Un autre détail la hante : le 16 décembre 2020, jour de la disparition de sa sœur, elle reçoit un appel anonyme. « Il ne s’est même pas présenté. Il voulait juste le numéro de téléphone de mon frère Sébastien », raconte-t-elle. Cédric Jubillar expliquera qu’il ne possédait pas le numéro de Sébastien. Il voulait lui annoncer la disparition de sa soeur – mais ne voulait pas se charger de cette tache avec Stéphanie, la soeur ainée de Delphine.
« Il faisait du théâtre »
Sébastien, justement, prend la suite. Dès le lendemain de la disparition, le comportement de Cédric le trouble profondément. « Il m’a appelé à 8h02. Il m’a laissé un message en criant : “Je sais que ta sœur est chez toi !” », se remémore-t-il. Avant de rappeler quelques instants plus tard avec un calme glacial : « Il faisait du théâtre. Je n’avais pas l’impression d’avoir quelqu’un de sincère en face de moi ».
Un frère plus mesuré mais lucide
Matthieu, le troisième membre de la fratrie, s’est montré plus mesuré, qualifiant Cédric d’homme « enflammé » là où Delphine était « plus calme ». Il admet avoir ressenti de la sympathie pour son beau-frère à une époque, mais n’en reste pas moins lucide sur les tensions qui régnaient dans le couple.
« Vous le punissiez à genoux sur des Lego, les mains derrière la tête »
Un moment clé de l’audience survient lorsque la violence de Cédric envers son fils Louis est abordée. La fratrie de Delphine s’accorde sur un point : la brutalité était bien présente dans le foyer. Maître Chmani, avocate des enfants, confronte Cédric Jubillar à ses méthodes éducatives : « Vous avez déclaré que, pour vous, les enfants doivent avoir peur de leurs parents. Vous avez à plusieurs reprises giflé Louis. Vous le punissiez à genoux sur des Lego, les mains derrière la tête, parfois pendant plus de 45 minutes. Vous en pensez quoi aujourd’hui ? »
L’accusé ne nie pas. « Oui, c’est vrai que je pense que les enfants doivent un peu avoir peur de leurs parents. Il faut qu’ils aient peur, sinon on se fait bouffer », rétorque-t-il, sans exprimer de véritable regret.
Un témoignage glaçant de Sébastien vient illustrer cette violence quotidienne : après une sortie au Festival des Lanternes, Louis aurait été violemment malmené en pleine rue. « Un passant a dû intervenir. Ils ont failli en venir aux mains », raconte-t-il.
Une fratrie unie face à l’absence et à l’accusé
Tous les témoignages convergent vers un même portrait : celui d’un homme instable, colérique, parfois violent, dont l’attitude dès les premières heures de la disparition de Delphine a semé le trouble.

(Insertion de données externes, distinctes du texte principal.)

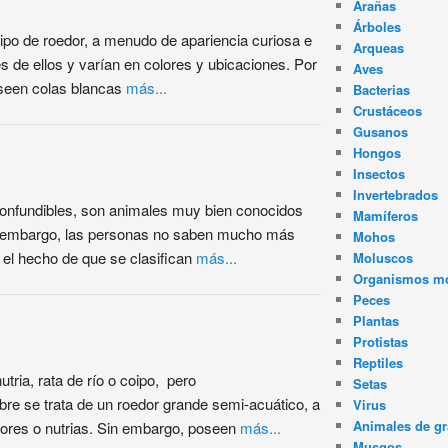
Arañas
Árboles
 tipo de roedor, a menudo de apariencia curiosa e
Arqueas
es de ellos y varían en colores y ubicaciones. Por
Aves
oseen colas blancas
más...
Bacterias
Crustáceos
Gusanos
Hongos
Insectos
Invertebrados
onfundibles, son animales muy bien conocidos
Mamíferos
in embargo, las personas no saben mucho más
Mohos
, el hecho de que se clasifican
más...
Moluscos
Organismos m
Peces
Plantas
Protistas
Reptiles
tria, rata de río o coipo, pero
Setas
re se trata de un roedor grande semi-acuático, a
Virus
Animales de gr
ores o nutrias. Sin embargo, poseen
más...
Musgos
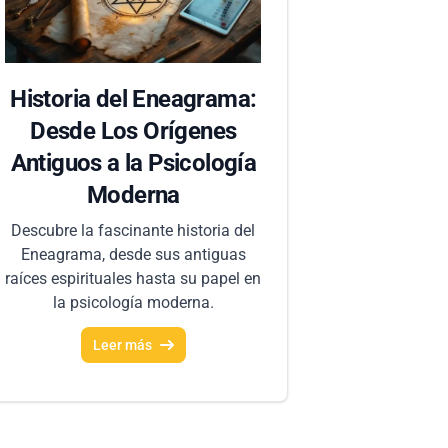
Historia del Eneagrama:
Desde Los Orígenes
Antiguos a la Psicología
Moderna
Descubre la fascinante historia del
Eneagrama, desde sus antiguas
raíces espirituales hasta su papel en
la psicología moderna.
Leer más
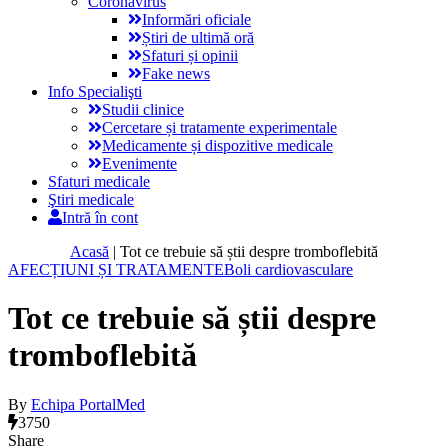
Coronavirus
Informări oficiale
Știri de ultimă oră
Sfaturi și opinii
Fake news
Info Specialişti
Studii clinice
Cercetare și tratamente experimentale
Medicamente și dispozitive medicale
Evenimente
Sfaturi medicale
Ştiri medicale
Intră în cont
Acasă
|
Tot ce trebuie să știi despre tromboflebită
AFECȚIUNI ȘI TRATAMENTE
Boli cardiovasculare
Tot ce trebuie să știi despre
tromboflebită
By
Echipa PortalMed
3750
Share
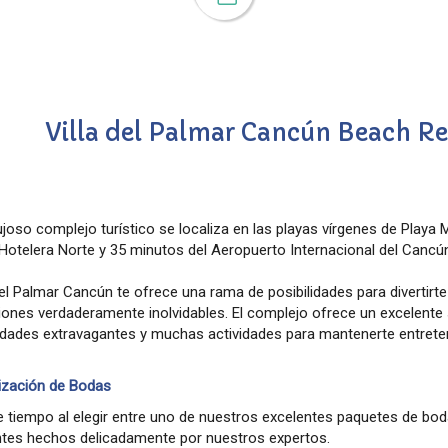
Villa del Palmar Cancún Beach Re
ujoso complejo turístico se localiza en las playas vírgenes de Playa 
Hotelera Norte y 35 minutos del Aeropuerto Internacional del Cancú
del Palmar Cancún te ofrece una rama de posibilidades para divertirte
ones verdaderamente inolvidables. El complejo ofrece un excelente se
dades extravagantes y muchas actividades para mantenerte entreten
ización de Bodas
e tiempo al elegir entre uno de nuestros excelentes paquetes de bo
ntes hechos delicadamente por nuestros expertos.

Entre les silences, les contradictions et les gestes violents, la fratrie de Delphine Jubillar tente de reconstruire l’histoire, celle d’une sœur aimante, disparue dans la nuit, et d’un époux qu’ils ne reconnaissent plus.
L’audience se poursuit ce mercredi 1er octobre, avec la suite des témoignages, notamment celui d’Anne Michelle Sirven, la meilleure amie de Delphine.